James Sutherland: Yes, I am a real American. Do you really consider the thousands of American deaths in Iraq and Afghanistan (far more than we lost in 9/11!) (to say nothing of the much larger numbers of innocent Iraqis and Afghans killed!) and the hundreds of billions of dollars sent down a black hole (to say nothing of the hundreds of billions more we will have to spend coping with the after-effects) to be a *success*??? It is true that within American borders we have been free of attack post-9/11, and I am as pleased as anyone for that fact, but it is lunacy to conclude that the credit for this is necessarily every policy of the Bush administration, and that we could not have accomplished the same thing, with *vastly* less cost in blood, international regard, and money, with an approach that much more specifically targetted Al Qaida and other confirmed terrorists, without torture.

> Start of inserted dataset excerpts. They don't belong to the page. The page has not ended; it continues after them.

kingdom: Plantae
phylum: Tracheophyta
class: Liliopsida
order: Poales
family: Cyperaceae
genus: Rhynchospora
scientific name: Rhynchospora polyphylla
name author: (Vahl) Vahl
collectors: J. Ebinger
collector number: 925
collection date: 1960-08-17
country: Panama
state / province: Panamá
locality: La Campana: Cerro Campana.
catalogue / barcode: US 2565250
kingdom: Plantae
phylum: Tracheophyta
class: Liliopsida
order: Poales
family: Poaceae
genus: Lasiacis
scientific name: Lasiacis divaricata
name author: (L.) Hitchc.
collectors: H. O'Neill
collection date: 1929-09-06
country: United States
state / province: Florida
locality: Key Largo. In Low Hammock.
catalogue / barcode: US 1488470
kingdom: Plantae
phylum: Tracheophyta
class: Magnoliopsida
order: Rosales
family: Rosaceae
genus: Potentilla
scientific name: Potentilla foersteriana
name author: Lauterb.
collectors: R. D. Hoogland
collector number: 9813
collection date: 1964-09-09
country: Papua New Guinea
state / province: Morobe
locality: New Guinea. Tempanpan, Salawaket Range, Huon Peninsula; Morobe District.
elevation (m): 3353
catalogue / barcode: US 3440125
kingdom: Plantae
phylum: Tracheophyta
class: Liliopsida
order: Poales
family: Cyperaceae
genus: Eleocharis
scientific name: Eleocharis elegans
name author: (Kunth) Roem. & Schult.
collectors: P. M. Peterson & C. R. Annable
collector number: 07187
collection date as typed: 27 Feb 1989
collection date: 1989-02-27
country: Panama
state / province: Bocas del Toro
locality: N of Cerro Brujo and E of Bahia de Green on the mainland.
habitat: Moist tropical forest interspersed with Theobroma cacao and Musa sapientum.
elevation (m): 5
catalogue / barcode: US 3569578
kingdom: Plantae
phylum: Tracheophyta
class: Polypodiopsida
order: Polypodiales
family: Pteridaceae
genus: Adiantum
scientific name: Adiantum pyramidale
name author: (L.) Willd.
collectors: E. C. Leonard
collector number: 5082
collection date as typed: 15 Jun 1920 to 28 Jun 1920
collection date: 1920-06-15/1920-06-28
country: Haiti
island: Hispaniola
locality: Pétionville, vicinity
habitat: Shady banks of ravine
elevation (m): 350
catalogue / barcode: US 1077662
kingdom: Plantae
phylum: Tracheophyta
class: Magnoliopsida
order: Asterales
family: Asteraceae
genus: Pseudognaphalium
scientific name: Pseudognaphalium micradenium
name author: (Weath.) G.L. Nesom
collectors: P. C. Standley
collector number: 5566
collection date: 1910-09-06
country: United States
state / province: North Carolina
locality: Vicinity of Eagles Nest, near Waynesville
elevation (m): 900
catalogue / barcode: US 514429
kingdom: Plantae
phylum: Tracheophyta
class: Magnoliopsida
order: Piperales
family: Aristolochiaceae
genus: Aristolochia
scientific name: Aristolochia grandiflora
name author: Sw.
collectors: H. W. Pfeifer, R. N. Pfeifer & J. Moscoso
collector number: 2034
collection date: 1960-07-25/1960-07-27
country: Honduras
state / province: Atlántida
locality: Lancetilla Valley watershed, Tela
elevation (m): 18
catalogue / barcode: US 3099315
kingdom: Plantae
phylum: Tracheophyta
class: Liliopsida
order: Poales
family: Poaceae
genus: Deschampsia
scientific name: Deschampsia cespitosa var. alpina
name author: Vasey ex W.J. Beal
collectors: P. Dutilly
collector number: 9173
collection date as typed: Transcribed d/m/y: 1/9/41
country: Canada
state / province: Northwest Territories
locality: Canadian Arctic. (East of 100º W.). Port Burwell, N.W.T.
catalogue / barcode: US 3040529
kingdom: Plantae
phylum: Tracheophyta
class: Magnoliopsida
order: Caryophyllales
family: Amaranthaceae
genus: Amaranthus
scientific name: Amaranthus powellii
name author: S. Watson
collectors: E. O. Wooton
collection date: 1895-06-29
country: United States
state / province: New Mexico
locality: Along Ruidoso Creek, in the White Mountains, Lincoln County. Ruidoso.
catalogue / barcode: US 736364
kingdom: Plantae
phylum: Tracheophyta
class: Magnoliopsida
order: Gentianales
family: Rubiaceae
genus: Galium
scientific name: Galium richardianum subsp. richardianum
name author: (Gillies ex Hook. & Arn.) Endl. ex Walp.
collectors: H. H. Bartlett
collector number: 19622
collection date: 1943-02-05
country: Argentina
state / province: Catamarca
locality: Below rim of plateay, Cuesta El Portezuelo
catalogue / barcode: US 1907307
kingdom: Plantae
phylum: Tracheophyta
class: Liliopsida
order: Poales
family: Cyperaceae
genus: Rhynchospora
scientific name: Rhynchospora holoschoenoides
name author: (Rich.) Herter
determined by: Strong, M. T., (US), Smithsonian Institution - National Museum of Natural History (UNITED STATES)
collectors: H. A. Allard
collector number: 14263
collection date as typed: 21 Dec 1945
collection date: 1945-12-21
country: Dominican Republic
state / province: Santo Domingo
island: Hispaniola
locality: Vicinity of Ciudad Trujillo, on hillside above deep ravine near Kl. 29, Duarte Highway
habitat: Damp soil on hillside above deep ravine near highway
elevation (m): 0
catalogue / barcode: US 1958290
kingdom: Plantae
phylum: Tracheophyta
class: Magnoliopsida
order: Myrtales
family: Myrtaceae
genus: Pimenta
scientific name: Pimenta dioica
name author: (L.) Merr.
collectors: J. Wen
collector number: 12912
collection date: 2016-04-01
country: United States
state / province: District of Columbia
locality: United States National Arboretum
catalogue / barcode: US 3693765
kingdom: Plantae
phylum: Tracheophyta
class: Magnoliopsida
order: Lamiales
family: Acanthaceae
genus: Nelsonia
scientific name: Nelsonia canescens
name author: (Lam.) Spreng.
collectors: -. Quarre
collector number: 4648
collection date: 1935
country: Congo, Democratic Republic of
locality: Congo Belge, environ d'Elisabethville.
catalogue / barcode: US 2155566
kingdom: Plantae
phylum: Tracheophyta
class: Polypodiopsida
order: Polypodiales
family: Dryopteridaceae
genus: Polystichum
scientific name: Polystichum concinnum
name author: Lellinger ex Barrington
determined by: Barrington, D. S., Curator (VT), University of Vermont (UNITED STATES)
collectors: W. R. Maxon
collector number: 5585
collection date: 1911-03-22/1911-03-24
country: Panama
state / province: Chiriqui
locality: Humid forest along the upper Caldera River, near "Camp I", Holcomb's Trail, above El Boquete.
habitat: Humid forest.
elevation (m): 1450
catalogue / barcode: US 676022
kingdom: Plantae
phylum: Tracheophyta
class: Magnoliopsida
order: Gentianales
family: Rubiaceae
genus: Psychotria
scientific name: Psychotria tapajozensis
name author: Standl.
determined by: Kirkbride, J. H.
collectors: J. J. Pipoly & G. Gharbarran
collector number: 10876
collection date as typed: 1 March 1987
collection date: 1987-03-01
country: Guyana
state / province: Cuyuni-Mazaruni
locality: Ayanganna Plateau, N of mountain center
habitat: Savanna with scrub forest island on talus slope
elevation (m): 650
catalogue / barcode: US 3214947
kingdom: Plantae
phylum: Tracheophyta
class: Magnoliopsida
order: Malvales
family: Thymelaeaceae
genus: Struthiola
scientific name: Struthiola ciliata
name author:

Do we really love our domestic peace so highly that we don’t give a damn about following our own most vital principles of freedom and justice outside our borders, if it buys us just a bit more security at home? (And, in the long run, I don’t think betraying our principles *does* buy us more security, though I admit that it *might* in the short run!)
Bilal Khan: As I said in my article, I am no absolutist: Under such an extreme case, whatever the city, I would support whatever means were necessary to stop the nuke, even torture (and why should I *care* about the nationality of someone so immoral as to try to nuke a whole city?) but I truly don’t ever expect this hypothetical case to be real *anywhere* in the world.